Where would we use them? That was a tougher question. We looked at three cases. A 4000 HP version for drag freight, a 5000-6000 HP version for Merchandise and Intermodal and in locations where helpers might be eliminated - or some combo of these.
As it turns out, the best case was for the 5000-6000 HP locomotive operating on the Pittsburgh Line with merchandise and unit coal traffic. Taking a sample of actual trains, we calculated what DC and what AC power they would require and then aggregated to get a replacement ratio. They also showed a decent replacement ratio for general freight service on the Chicago Line, but that service didn't take advantage of the high adhesion. I had the report completed by the end of September 1993.
The report made four specific recommendations:
- Use any 4000 HP AC locomotives in drag service only
- Pursue a 5000-6000 HP AC locomotive in lieu of a 4000 HP AC locomotive
- Perform comprehensive testing of any and all AC locomotives to insure no interference with cab and wayside signalling using audio frequency carriers
- Pursue integrated distributed power system (Harris Locotrol with EPIC airbrakes to maximize locomotive utilization and minimize add-on hardware.)
The report was written just as Conrail was getting interested in some GP60s and SD70MACs for 1995 delivery (with isolated cab, of course!). The report got a fairly wide distribuiton and I think it helped push Conrail toward changing the order to EMD SD80MAC locomotives.

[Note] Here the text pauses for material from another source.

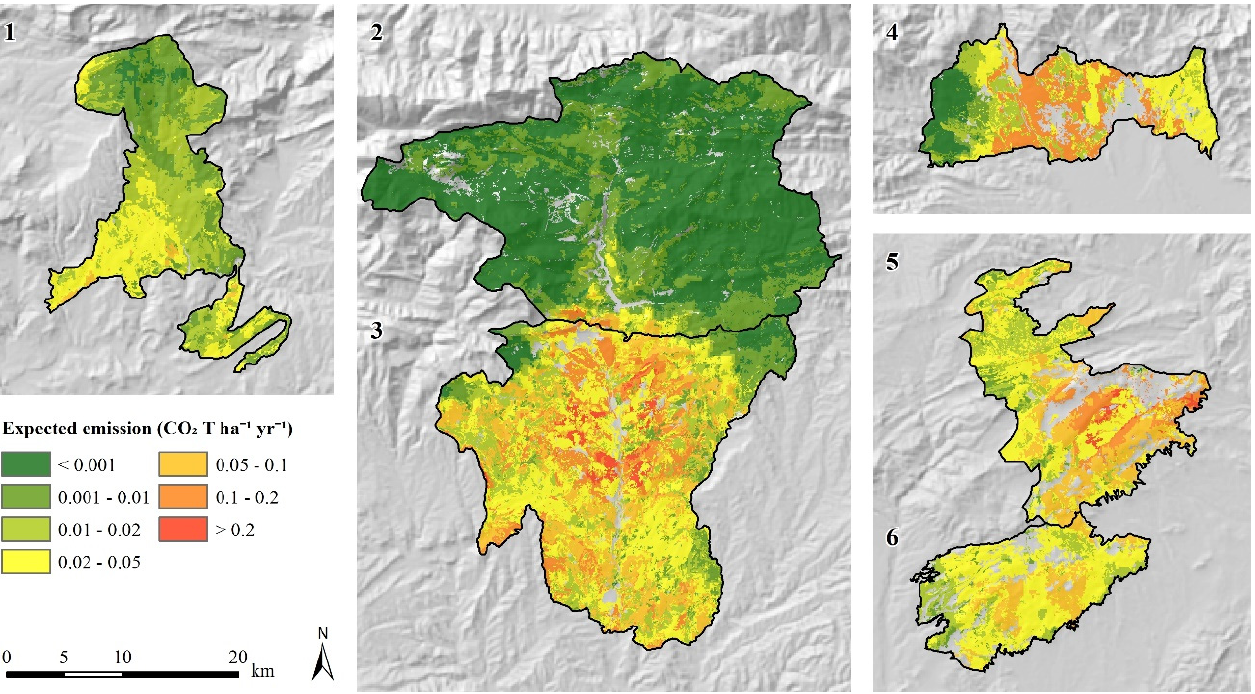
Figure 4. Expected carbon dioxide emissions (CO 2 T ha − 1 yr − 1 ) from wildfires occurring under extreme fire-weather conditions within the different planning areas. The numbers refer to the planning area codes (Appendix A; Figure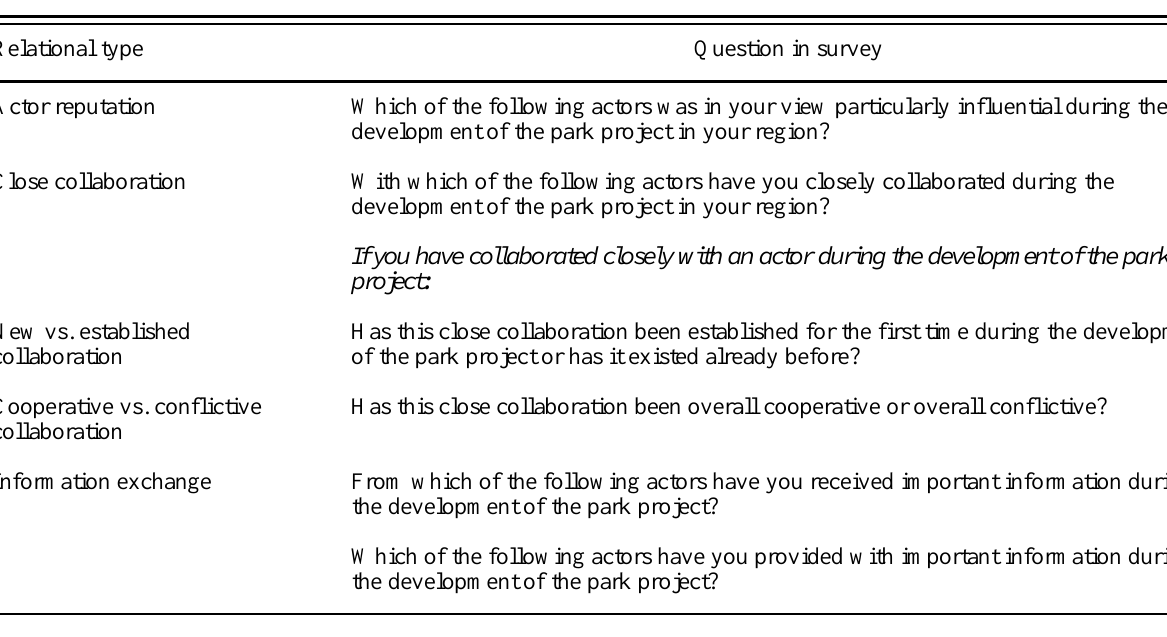
Table 1. Relational types and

There was some discussion about EMD's 6000 HP four stroke engine, however, we'd seen the havoc wrought by even small changes to proven designs. There was no way you could convince the Mechanical Dept. to take a chance on that.
The 5000 HP 20 cylinder 710 engine was different, though. Even though no railroad had any running around and the bitter taste of the 20-645 still lingered , there were over a hundred in marine service by 1993 and the economics around the replacement ratio didn't work for a 16-710 engined 4000 HP AC locomotive. It helped that Conrail did have some good experience with the improved 20-645 engined SD45-2s.
The order was placed. 28 SD80MACs - and later the two demonstrator units EMD built to Conrail specs. They were the most technologically advance locomotives in the US at that time. The collection of features they had was unparalleled:
- Electronic airbrake (EPIC II)
- Electronic cab signal/LSLtrain control (Harmon Ultracab II)
- Locotrol DPU
- EMD ICE - integrated cab electronic and displays system
- Isolated cab with sound proofing (Whisper Cab)
- Electronic fuel injection (RFI)
- Radial trucks
- and, of course, Siemens AC propulsion
|A of pair nearly new SD80MACs sitting in Pavonia NJ|
1997 was the start of the NS/CSX merger madness and plans to purchase another big chunk of SD80MACs went by the boards. In the end, CSX and NS split the fleet.
They are now approaching 20 years old and are still soldiering on. NS's VP Mechanical recently said they were a good, solid locomotive. NS keeps them captive between Altoona and Conway for maintenance familiarlity - they are unique.
Every now and then, a pair of SD80MACs leak out of Conway on a mainline train headed for Enola or points east. Just as God intended.